How can the government of this province call itself conservative? The very name conservative means someone who protects and conserves. There hasn’t been much conservation and protection going on in this province for a long time.

Provincial assets such as Crown lands and natural areas are often the only places left for native plants and animals. They are vital habitat areas for many vulnerable species. It is our responsibility to make sure our government protects them while there is still time, otherwise we will lose them forever. Species such as the sage grouse, the burrowing owl and the woodland caribou are on the brink of extinction or extirpation and there are others not far behind.

The preservation of wildlife habitat should be a priority for our legislators but they seem to have no concept of the seriousness of the situation. Instead, they are opening up large areas of Crown land to resource extraction and exploration and selling off crown land against the wishes of the people of this province. They tried to secretly sell one of our last remaining large tracts of prairie grassland to a potato farmer. The deal fell through when the public became aware of the fact that 65 square kilometres of priceless prairie habitat, home to many threatened species, was going to be sold to a potato farmer.

Now, less than one year later, our government is again going against our wishes and the advice of their experts and openly offering the same land for sale again with the proviso that it be used for agriculture and crops must be irrigated. One wonders why we need more farmland. We seem to have enough of it already in the most productive parts of the province, not in the arid south.
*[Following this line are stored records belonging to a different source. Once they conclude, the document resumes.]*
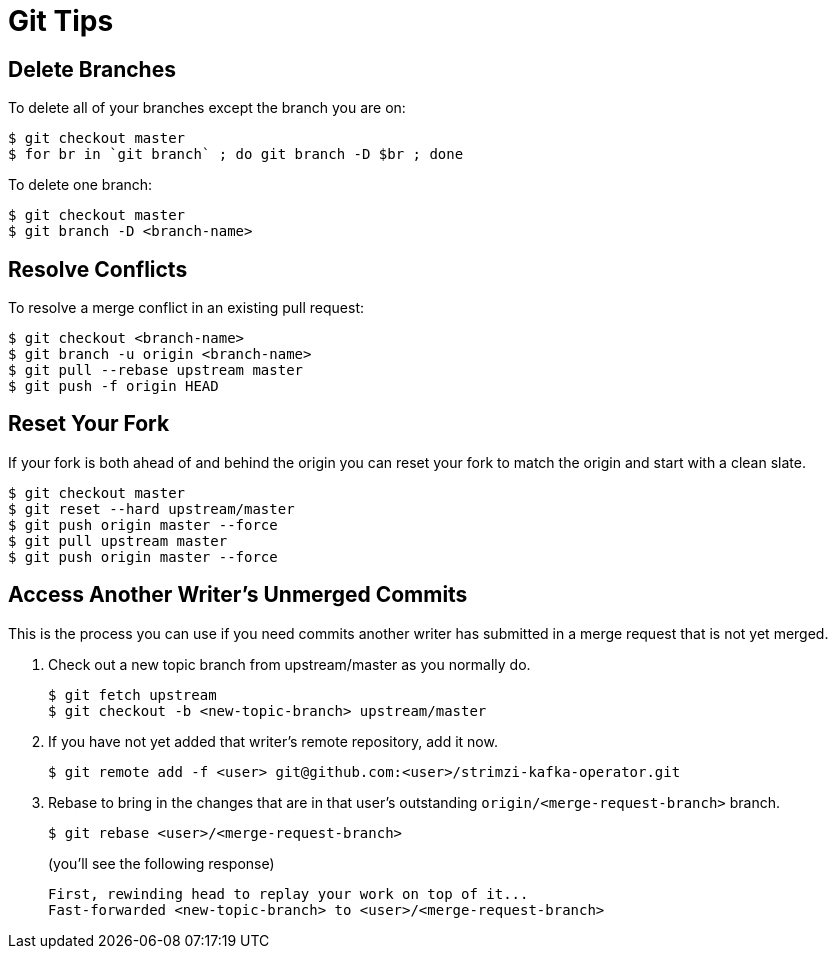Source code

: [[git-tips]]
= Git Tips

== Delete Branches

To delete all of your branches except the branch you are on:

[source]
----
$ git checkout master
$ for br in `git branch` ; do git branch -D $br ; done
----

To delete one branch:

[source,options="nowrap",subs="+quotes"]
----
$ git checkout master
$ git branch -D <branch-name>
----

== Resolve Conflicts

To resolve a merge conflict in an existing pull request:

[source,options="nowrap",subs="+quotes"]
----
$ git checkout <branch-name>
$ git branch -u origin <branch-name>
$ git pull --rebase upstream master
$ git push -f origin HEAD
----

== Reset Your Fork

If your fork is both ahead of and behind the origin you can reset your fork to match the origin and start with a clean slate.

[source]
----
$ git checkout master
$ git reset --hard upstream/master
$ git push origin master --force
$ git pull upstream master
$ git push origin master --force
----

== Access Another Writer’s Unmerged Commits

This is the process you can use if you need commits another writer has submitted in a merge request that is not yet merged.

. Check out a new topic branch from upstream/master as you normally do.
+
[source,options="nowrap",subs="+quotes"]
----
$ git fetch upstream
$ git checkout -b <new-topic-branch> upstream/master
----
. If you have not yet added that writer’s remote repository, add it now.
+
[source,options="nowrap",subs="+quotes"]
----
$ git remote add -f <user> git@github.com:<user>/strimzi-kafka-operator.git
----
. Rebase to bring in the changes that are in that user’s outstanding
 `origin/<merge-request-branch>` branch.
+
[source,options="nowrap",subs="+quotes"]
----
$ git rebase <user>/<merge-request-branch>
----
+
(you'll see the following response)
+
[source,options="nowrap",subs="+quotes"]
----
First, rewinding head to replay your work on top of it...
Fast-forwarded <new-topic-branch> to <user>/<merge-request-branch>
----
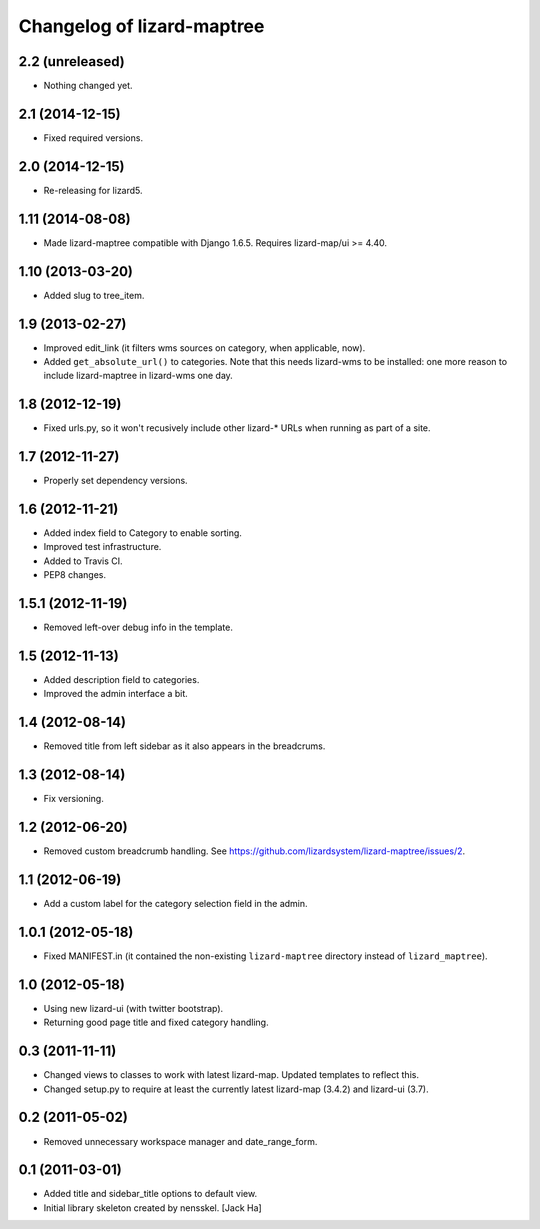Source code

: Changelog of lizard-maptree
===================================================

2.2 (unreleased)
----------------

- Nothing changed yet.


2.1 (2014-12-15)
----------------

- Fixed required versions.


2.0 (2014-12-15)
----------------

- Re-releasing for lizard5.


1.11 (2014-08-08)
-----------------

- Made lizard-maptree compatible with Django 1.6.5. Requires
  lizard-map/ui >= 4.40.


1.10 (2013-03-20)
-----------------

- Added slug to tree_item.


1.9 (2013-02-27)
----------------

- Improved edit_link (it filters wms sources on category, when applicable,
  now).

- Added ``get_absolute_url()`` to categories. Note that this needs lizard-wms
  to be installed: one more reason to include lizard-maptree in lizard-wms one
  day.


1.8 (2012-12-19)
----------------

- Fixed urls.py, so it won't recusively include other lizard-* URLs when
  running as part of a site.


1.7 (2012-11-27)
----------------

- Properly set dependency versions.


1.6 (2012-11-21)
----------------

- Added index field to Category to enable sorting.

- Improved test infrastructure.

- Added to Travis CI.

- PEP8 changes.


1.5.1 (2012-11-19)
------------------

- Removed left-over debug info in the template.


1.5 (2012-11-13)
----------------

- Added description field to categories.

- Improved the admin interface a bit.


1.4 (2012-08-14)
----------------

- Removed title from left sidebar as it also appears in the breadcrums.


1.3 (2012-08-14)
----------------

- Fix versioning.


1.2 (2012-06-20)
----------------

- Removed custom breadcrumb handling. See
  https://github.com/lizardsystem/lizard-maptree/issues/2.


1.1 (2012-06-19)
----------------

- Add a custom label for the category selection field in the admin.

1.0.1 (2012-05-18)
------------------

- Fixed MANIFEST.in (it contained the non-existing ``lizard-maptree``
  directory instead of ``lizard_maptree``).


1.0 (2012-05-18)
----------------

- Using new lizard-ui (with twitter bootstrap).

- Returning good page title and fixed category handling.


0.3 (2011-11-11)
----------------

- Changed views to classes to work with latest lizard-map. Updated
  templates to reflect this.

- Changed setup.py to require at least the currently latest
  lizard-map (3.4.2) and lizard-ui (3.7).


0.2 (2011-05-02)
----------------

- Removed unnecessary workspace manager and date_range_form.


0.1 (2011-03-01)
----------------

- Added title and sidebar_title options to default view.

- Initial library skeleton created by nensskel.  [Jack Ha]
Intelligent and far-sighted people in this province are already becoming concerned about our future water supply. The glaciers in the mountains that feed our rivers and aquifers are receding at an alarming rate. Some Americans are suggesting changing the name of Glacier National Park because it will soon have no glaciers. One of these days we will have to decide on the most important uses for our water and irrigation will not be a high priority. It seems irresponsible and extremely poor planning to destroy an irreplaceable public resource in order to support a questionable agricultural venture.

There is no logical reason and no justification for this type of short-term decision-making. Perhaps we should be asking ourselves if we really want such people managing our province.